I think Mike's culture of responsibility would be a great thing. Kind of like world peace, a safe cigarette, or Halle Berry finally responding to one of my letters.

Tim said...

My argument, Mr Anonymous, is not so much that 100 vaccines = 100 lives saved - it's that the vaccines will be sold and used no matter what. Also, there's no good way of deciding where the vaccines should go aside from what people decide to do (i.e. what prices to charge and accept).

If there aren't enough vaccines for a given demographic that "needs" them, then how can you decide who gets them? Let's say 100 people need treatment, and only 10 vaccines are available; given this, what can you do? It's like deciding who should use a lifeboat on a sinking ship - no solution is likely to be satisfactory (as all result in some dissatisfaction and injury), but ones that respect property rights are the most, as Rothbard said, moral.

Besides, a company shouldn't gouge their customers - they're hurting themselves, since they'll lose customers (both from deaths and from their selfishness). Responsible companies don't want to look bad; if they're in the public eye, then they'll typically behave.

Tim said...

Furthermore, there are more ways than just one to minimize one's risk - restricting personal contact(s), personal hygene, exercise and a healthful diet with vitamin supplements, etc.

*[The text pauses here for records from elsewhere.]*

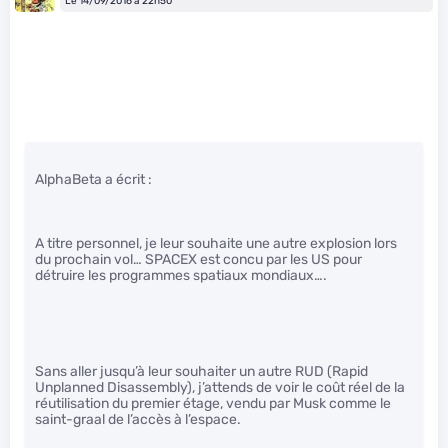
Le 14/09/2016 à 22h50
AlphaBeta a écrit :
A titre personnel, je leur souhaite une autre explosion lors
du prochain vol… SPACEX est concu par les US pour
détruire les programmes spatiaux mondiaux….
Sans aller jusqu’à leur souhaiter un autre RUD (Rapid
Unplanned Disassembly), j’attends de voir le coût réel de la
réutilisation du premier étage, vendu par Musk comme le
saint-graal de l’accès à l’espace.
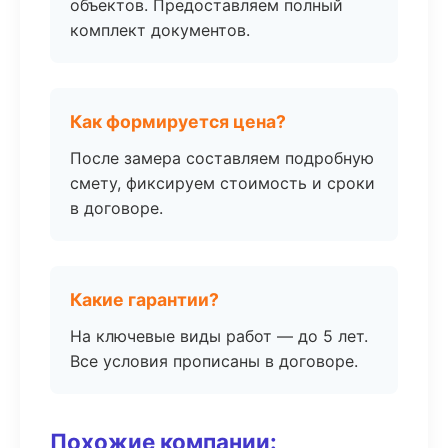
объектов. Предоставляем полный
комплект документов.
Как формируется цена?
После замера составляем подробную
смету, фиксируем стоимость и сроки
в договоре.
Какие гарантии?
На ключевые виды работ — до 5 лет.
Все условия прописаны в договоре.
Похожие компании:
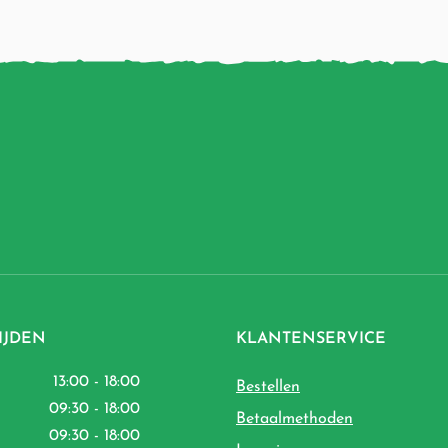
IJDEN
KLANTENSERVICE
13:00 - 18:00
Bestellen
09:30 - 18:00
Betaalmethoden
09:30 - 18:00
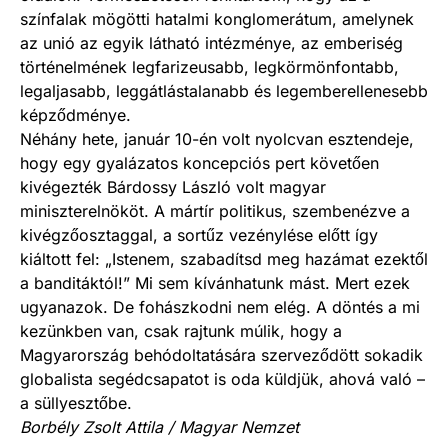
színfalak mögötti hatalmi konglomerátum, amelynek
az unió az egyik látható intézménye, az emberiség
történelmének legfarizeusabb, legkörmönfontabb,
legaljasabb, leggátlástalanabb és legemberellenesebb
képződménye.
Néhány hete, január 10-én volt nyolcvan esztendeje,
hogy egy gyalázatos koncepciós pert követően
kivégezték Bárdossy László volt magyar
miniszterelnököt. A mártír politikus, szembenézve a
kivégzőosztaggal, a sortűz vezénylése előtt így
kiáltott fel: „Istenem, szabadítsd meg hazámat ezektől
a banditáktól!” Mi sem kívánhatunk mást. Mert ezek
ugyanazok. De fohászkodni nem elég. A döntés a mi
kezünkben van, csak rajtunk múlik, hogy a
Magyarország behódoltatására szerveződött sokadik
globalista segédcsapatot is oda küldjük, ahová való –
a süllyesztőbe.
Borbély Zsolt Attila / Magyar Nemzet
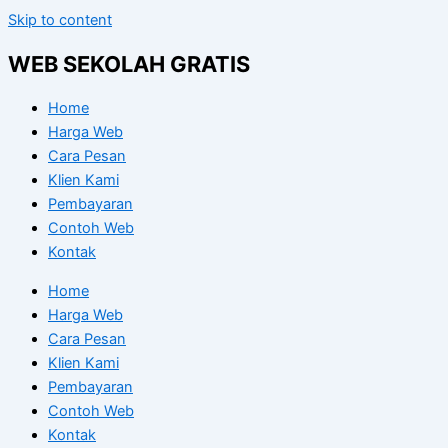
Skip to content
WEB SEKOLAH GRATIS
Home
Harga Web
Cara Pesan
Klien Kami
Pembayaran
Contoh Web
Kontak
Home
Harga Web
Cara Pesan
Klien Kami
Pembayaran
Contoh Web
Kontak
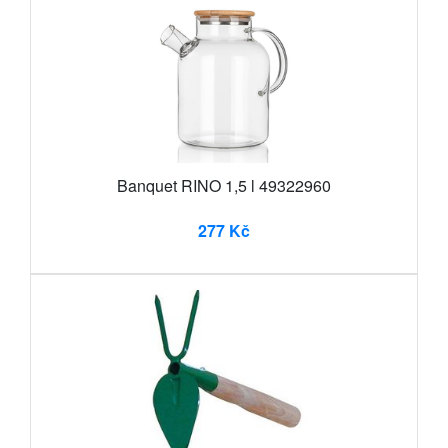
Banquet RINO 1,5 l 49322960
277 Kč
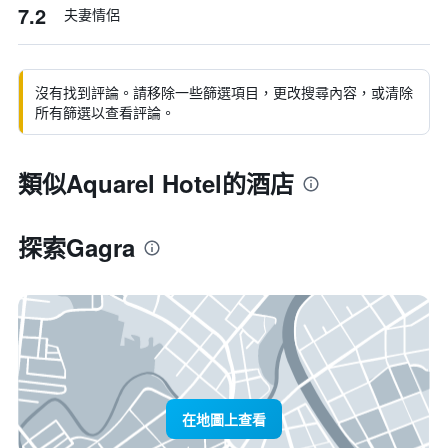
7.2
夫妻情侶
沒有找到評論。請移除一些篩選項目，更改搜尋內容，或清除
所有篩選以查看評論。
類似Aquarel Hotel的酒店
探索Gagra
在地圖上查看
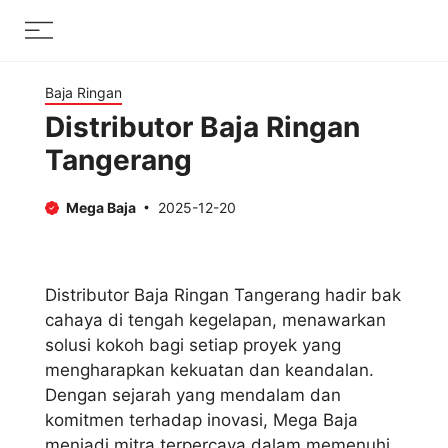
Skip
Menu
to
content
Baja Ringan
Distributor Baja Ringan
Tangerang
Mega Baja
2025-12-20
Distributor Baja Ringan Tangerang hadir bak
cahaya di tengah kegelapan, menawarkan
solusi kokoh bagi setiap proyek yang
mengharapkan kekuatan dan keandalan.
Dengan sejarah yang mendalam dan
komitmen terhadap inovasi, Mega Baja
menjadi mitra terpercaya dalam memenuhi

People can assess and balance their risks as they choose. I don't think myself capable of choosing for them. Do you?

Tim said...

Important consideration: a healthy hospital worker may be at higher risk than a sickly, frail newborn or senescent. Age and health may not be enough to determine overall risk. Do you really trust the government to do the math accurately?

And even if they can, the costs of them doing so may be astronomical. The good that they produce is, as Mises would point out, very likely less efficient than that of a market process. Therefore, there is necessarily some measure of waste and economic inefficiency, the effects of which are uncertain (but most likely undesirable).

Tim said...

Did I mention: vaccine prices are low, so few are produced. If prices rise, more will be made. Is that really so bad? Too, I see great opportunities for effective price discrimination, meaning that even the disadvantaged should not be kept from purchasing a vaccine, so long as they're able to pay the minimum (which, I'd say, are likely to be even lower than otherwise would be the case) market price bearable by the producers.